Dimanche 28 mars, dimanche de printemps

(Rien à dire sur ma journée d’hier, passée à lire une thèse soporifique, mais) soirée hyper in, dans les locaux d’Oxymore, l’association d’élèves en archi, sur les quais de la Loire juste à côté de la monumentale et insipide Fabrique à glace désaffectée ; il y avait au moins quinze branchés au mètre carré, les deux tiers de la vague intelligentsia underground et « jeune[1] » de la ville. Des concerts exigus (dont celui d’Ivan Newell, pour lequel j’allais au départ : à chier. De la merde). Puis du pousse-disques kitsch, de celui qui pâme pour le moment, dans une ambiance bondée, faiblement éclairée de lumière rouge sommairement produite par des feuilles de plastique collées autour des ampoules au plafond. Ça fricotait un peu dans les coins, mais pas autant que la musique sexy aurait pu y entraîner. Évidemment, le noir Ermold ne s’intéressait qu’à ça, lui dont la vie ressemble de plus, dirait-on, à la chronique de celle des autres — voie dangereuse sur laquelle je me suis moi-même trop engagé (mais n’est-ce pas après tout une manière comme une autre de vivre ?). Coline a fait une crise de jalousie parce que Loïc lui vantait une de leurs copines dont il a peut-être été amoureux dans le passé ; Jenny causait sexe en me hurlant à l’oreille : bref, rien de très nouveau sous les néons. Un assez bon moment, mais je n’étais pas dans l’état d’esprit pour en profiter pleinement ; et toujours trop en retrait, trop sur mon quant-à-soi.

C’est que je trouve ces ambiances un peu délétères. Ça tourne en rond ; dans la superficialité sans être bien convivial — même si on ne vient pas non plus seulement pour s’y montrer, comme dans les caricatures du plaisir branchouille. Je n’y sens pas de vraie joie ; guère d’élan. Ces gens sont aussi tristes que moi ; plus pour beaucoup d’entre eux. Ça me fait penser au cynisme avec lequel on se rend dans les vernissages : personne ne croit plus (si jamais ça a été le cas) à ce qui est montré, tout le monde s’en tape, ignore jusqu’à ce qui est présenté, qui n’en vaut d’ailleurs souvent pas la peine, en effet.

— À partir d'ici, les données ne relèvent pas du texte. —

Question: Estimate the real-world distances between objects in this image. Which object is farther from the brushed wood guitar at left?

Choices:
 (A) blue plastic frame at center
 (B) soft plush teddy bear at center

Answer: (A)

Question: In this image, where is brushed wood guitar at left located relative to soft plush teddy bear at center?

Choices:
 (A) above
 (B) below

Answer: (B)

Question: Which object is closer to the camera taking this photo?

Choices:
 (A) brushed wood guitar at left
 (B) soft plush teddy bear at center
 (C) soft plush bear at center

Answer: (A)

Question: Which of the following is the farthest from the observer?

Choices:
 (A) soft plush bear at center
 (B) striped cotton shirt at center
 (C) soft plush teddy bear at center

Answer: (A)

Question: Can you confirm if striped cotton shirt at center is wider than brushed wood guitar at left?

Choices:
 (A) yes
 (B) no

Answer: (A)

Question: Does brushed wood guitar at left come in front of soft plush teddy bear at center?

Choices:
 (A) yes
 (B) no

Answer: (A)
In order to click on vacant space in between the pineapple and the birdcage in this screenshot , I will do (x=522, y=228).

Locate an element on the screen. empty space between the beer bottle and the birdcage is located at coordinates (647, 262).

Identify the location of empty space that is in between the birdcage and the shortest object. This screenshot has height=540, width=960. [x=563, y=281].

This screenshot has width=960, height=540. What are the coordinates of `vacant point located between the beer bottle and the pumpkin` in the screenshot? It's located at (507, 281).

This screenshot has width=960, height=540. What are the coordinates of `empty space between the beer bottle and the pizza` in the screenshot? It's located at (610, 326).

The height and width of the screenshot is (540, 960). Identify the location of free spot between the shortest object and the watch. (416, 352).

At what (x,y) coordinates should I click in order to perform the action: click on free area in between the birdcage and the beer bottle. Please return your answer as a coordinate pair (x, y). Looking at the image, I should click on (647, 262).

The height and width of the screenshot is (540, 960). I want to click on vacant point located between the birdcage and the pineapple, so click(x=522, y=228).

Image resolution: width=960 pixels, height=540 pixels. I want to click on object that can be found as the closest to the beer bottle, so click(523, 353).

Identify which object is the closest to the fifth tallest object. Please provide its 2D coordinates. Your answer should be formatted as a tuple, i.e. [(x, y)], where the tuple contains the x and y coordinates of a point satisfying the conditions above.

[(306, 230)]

On y vient pour se rincer à l’œil (et comme ça commence tôt, on est bourré avant que la soirée ne soit bien avancée), nouer des contacts pour organiser d’autres vernissages, ou pour y aller, simplement, choper un ou deux verres de rouge qui pique gratuit (toujours ça de pris). Et ce sont toujours les mêmes qui y traînent — pour partie ceux qui étaient là hier soir, mais chacun a aussi son domaine propre : la branchitude est très sectorisée. Ça sent le renfermé. Moi, pourtant, je suis encore de ceux qui voudraient y croire, tomber à la renverse, vivre des expériences, et pas seulement s’ennuyer ferme un verre de muscadet tiède à la main. Mais l’exposition n’est en fait là que pour justifier le vernissage qui la précède ou l’ouvre. Qu’il n’y ait ensuite personne à aller la voir n’a que peu d’importance, si le vernissage était réussi.

Je pars jouer un peu de musique avec le señor Chepe et Broerec, dans le studio de répette du groupe que ce dernier manage ; je ne sais pas trop ce que Chepe veut qu’on fasse (avec ce qu’il nous propose : de vieilles chansons ibériques, chantées notamment par Chavela Vargas), et il y a des années que je ne touche plus guère à ma pauvre basse. Elle risque de s’en venger tout à l’heure.

[1] De moins en moins. On pourra bientôt dire jeuniste.